Diğer televizyon kanalları “Gestapo” usulü bir strateji geliştirip başörtülü hemşire çalıştıran hastaneleri basarlarsa, bu, “inananlara baskı” olarak yorumlanır mı, yorumlanmaz mı?
Diyeceksiniz ki askeri görüntüler yayınlayıp komutanların fotoğraflarını basmakla ne olur? Bir şey olmaz, ama biz malum: 28 Şubat sürecinden geliyoruz. Tersinden “mahalle baskısı”nın nasıl yapıldığını iyi biliriz.

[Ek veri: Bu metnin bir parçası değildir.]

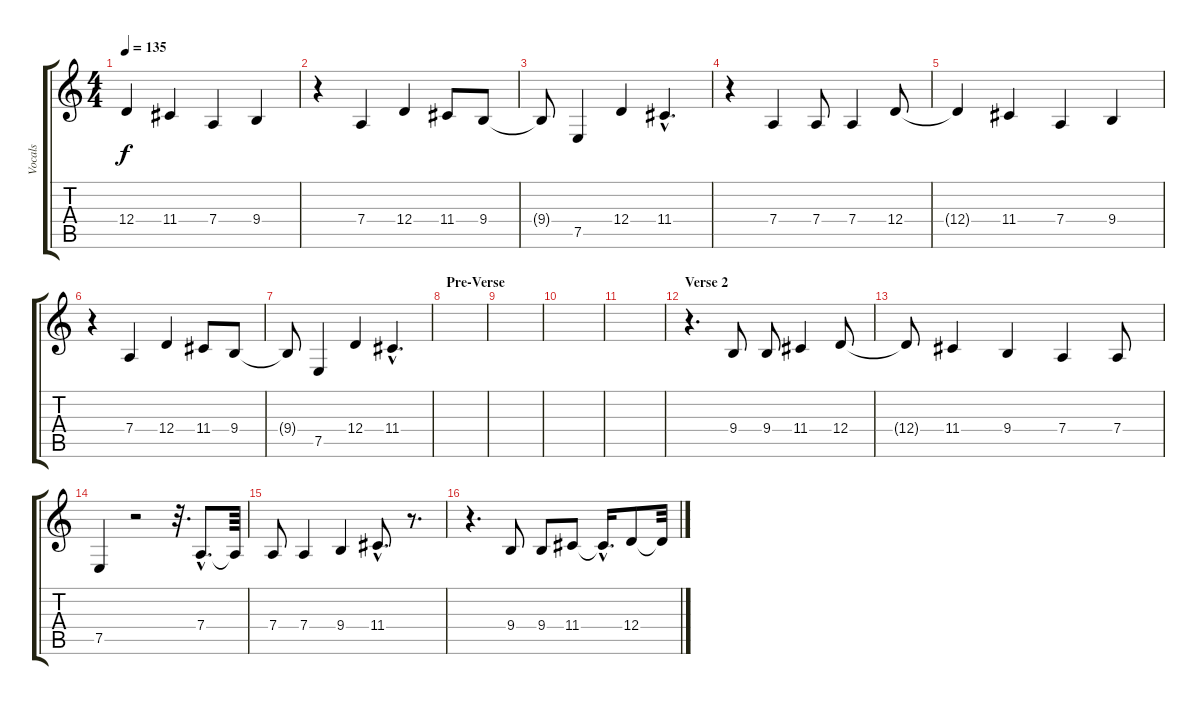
\track ("Vocals" "Vocals") {instrument synthvoice}
\staff {score tabs}
\tuning (E4 B3 G3 D3 A2 E2) {hide}
\ts (4 4)
\tempo 135
\clef g2
\ks c
12.4{t}.4{dy f} 11.4.4 7.4.4 9.4.4 |
r.4 7.4.4 12.4.4 11.4.8 9.4.8 |
9.4{t}.8 7.5.4 12.4.4 11.4{hac}.4{d} |
r.4 7.4.4 7.4.8 7.4.4 12.4.8 |
12.4{t}.4 11.4.4 7.4.4 9.4.4 |
r.4 7.4.4 12.4.4 11.4.8 9.4.8 |
9.4{t}.8 7.5.4 12.4.4 11.4{hac}.4{d} |
\section ("" "Pre-Verse")
|
|
|
|
\section ("" "Verse 2 ")
r.4{d} 9.4.8 9.4.8 11.4.4 12.4.8 |
12.4{t}.8 11.4.4 9.4.4 7.4.4 7.4.8 |
7.5.4 r.2 r.32{d} 7.4{hac}.8{d} 7.4{t}.64 |
7.4.8 7.4.4 9.4.4 11.4{hac}.8{d} r.8{d} |
r.4{d} 9.4.8 9.4.8 11.4.8 11.4{hac t}.16{d} 12.4.8 12.4{t}.32
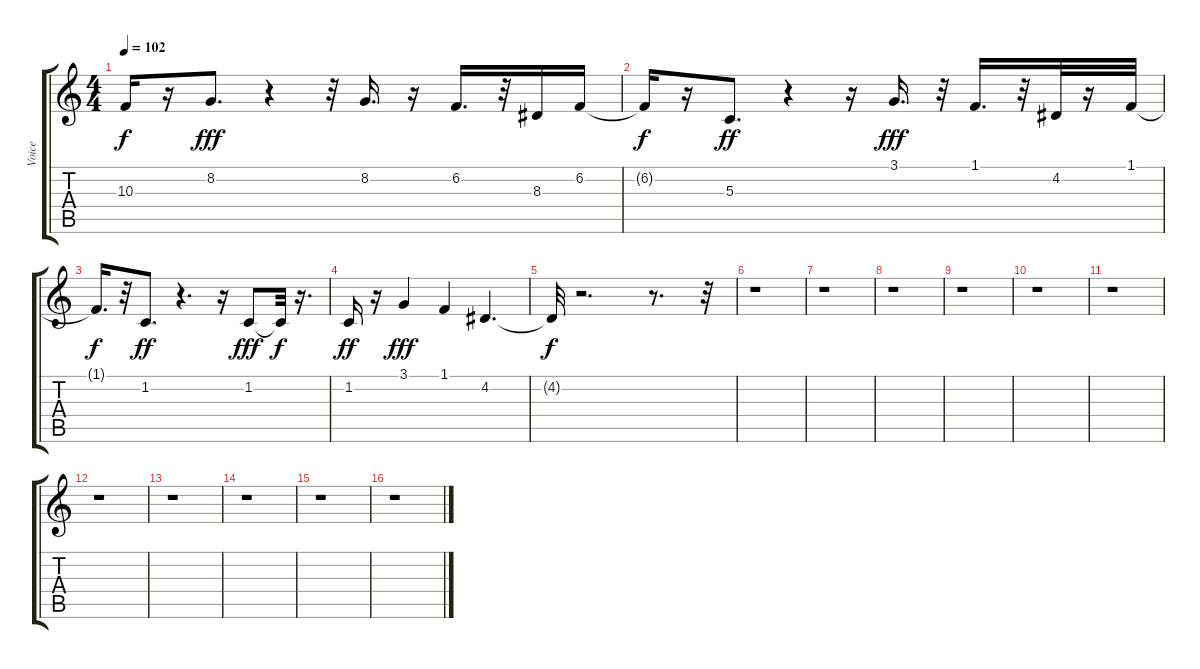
\track ("Voice" "Voice") {instrument acousticgrandpiano}
\staff {score tabs}
\tuning (E4 B3 G3 D3 A2 E2) {hide}
\ts (4 4)
\tempo 102
\clef g2
\ks c
10.3{t}.16{dy f} r.16 8.2.8{d dy fff} r.4 r.32 8.2.16{d} r.16 6.2.16{d} r.32 8.3.16 6.2.16 |
6.2{t}.16{dy f} r.16 5.3.8{d dy ff} r.4 r.16 3.1.16{d dy fff} r.32 1.1.16{d} r.32 4.2.32 r.16 1.1.32 |
1.1{t}.16{d dy f} r.32 1.2.8{d dy ff} r.4{d} r.16 1.2.8{dy fff} 1.2{t}.32{dy f} r.16{d} |
1.2.16{dy ff} r.16 3.1.4{dy fff} 1.1.4 4.2.4{d} |
4.2{t}.32{dy f} r.2{d} r.8{d} r.32 |
r.1 |
r.1 |
r.1 |
r.1 |
r.1 |
r.1 |
r.1 |
r.1 |
r.1 |
r.1 |
r.1
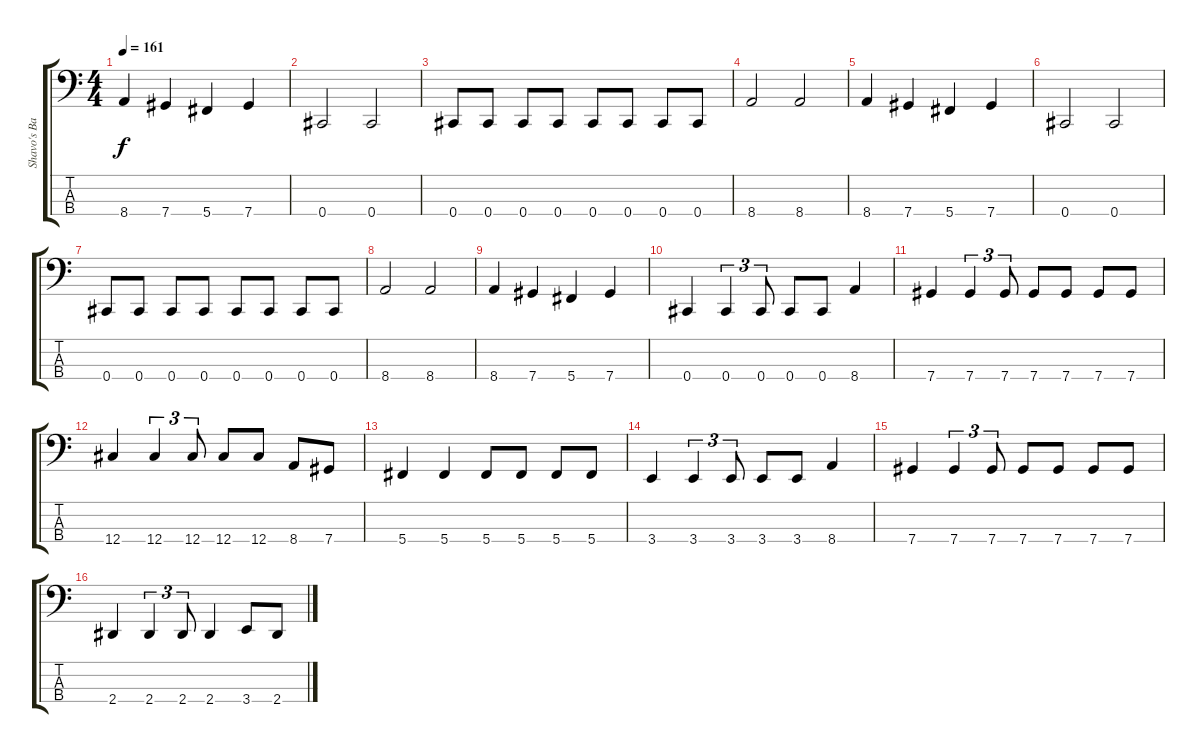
\track ("Shavo's Bass" "Shavo's Ba") {instrument electricbassfinger}
\staff {score tabs}
\tuning (Gb2 Db2 Ab1 Db1) {hide}
\ts (4 4)
\tempo 161
\clef f4
\ks c
8.4.4{dy f} 7.4.4 5.4.4 7.4.4 |
0.4.2 0.4.2 |
0.4.8 0.4.8 0.4.8 0.4.8 0.4.8 0.4.8 0.4.8 0.4.8 |
8.4.2 8.4.2 |
8.4.4 7.4.4 5.4.4 7.4.4 |
0.4.2 0.4.2 |
0.4.8 0.4.8 0.4.8 0.4.8 0.4.8 0.4.8 0.4.8 0.4.8 |
8.4.2 8.4.2 |
8.4.4 7.4.4 5.4.4 7.4.4 |
0.4.4 0.4.4{tu (3 2)} 0.4.8{tu (3 2)} 0.4.8 0.4.8 8.4.4 |
7.4.4 7.4.4{tu (3 2)} 7.4.8{tu (3 2)} 7.4.8 7.4.8 7.4.8 7.4.8 |
12.4.4 12.4.4{tu (3 2)} 12.4.8{tu (3 2)} 12.4.8 12.4.8 8.4.8 7.4.8 |
5.4.4 5.4.4 5.4.8 5.4.8 5.4.8 5.4.8 |
3.4.4 3.4.4{tu (3 2)} 3.4.8{tu (3 2)} 3.4.8 3.4.8 8.4.4 |
7.4.4 7.4.4{tu (3 2)} 7.4.8{tu (3 2)} 7.4.8 7.4.8 7.4.8 7.4.8 |
2.4.4 2.4.4{tu (3 2)} 2.4.8{tu (3 2)} 2.4.4 3.4.8 2.4.8
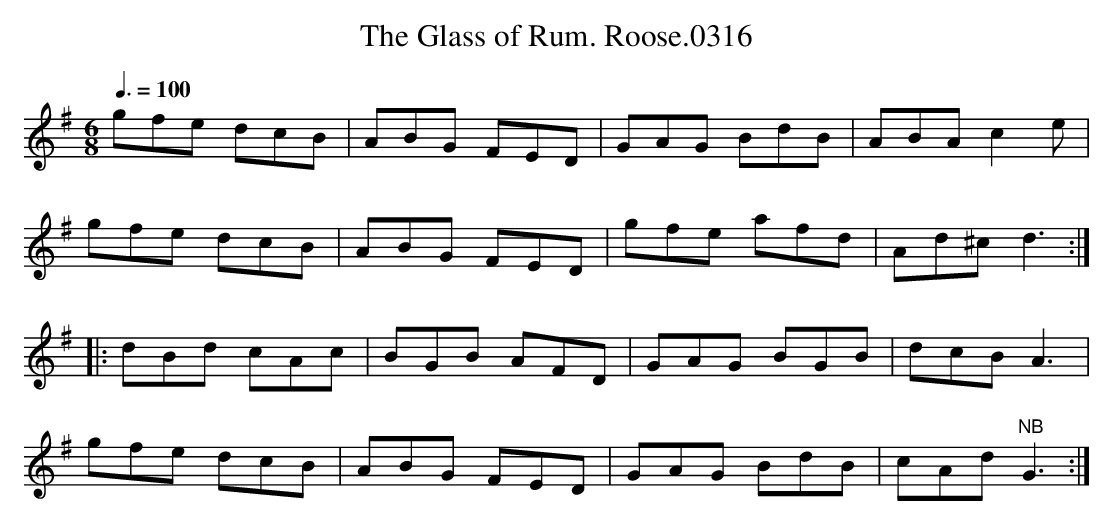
X:1
T:Glass of Rum. Roose.0316, The
M:6/8
L:1/8
Q:3/8=100
K:G
gfe dcB|ABG FED|GAG BdB|ABA c2e|
gfe dcB|ABG FED|gfe afd|Ad^c d3 :|
|: dBd cAc|BGB AFD|GAG BGB|dcB A3|
gfe dcB|ABG FED|GAG BdB|cAd "^NB" G3 :|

Hatırlamaya çalışın lütfen; 28 Şubat nasıl hazırlanmıştı? önce malum gazetelerle televizyonlar askeri görüntüler vermeyi sıklaştırdı. Ardından “Fadime-Müslim”, “Emire-Kalkancı” hikâyeleri medyaya çıktı. Güzelce bir kız, kanal kanal gezip, kendisine “şeyh” denen bazı insanlar tarafından tecavüze uğradığını, iki gözü iki çeşme anlatmaya başladı.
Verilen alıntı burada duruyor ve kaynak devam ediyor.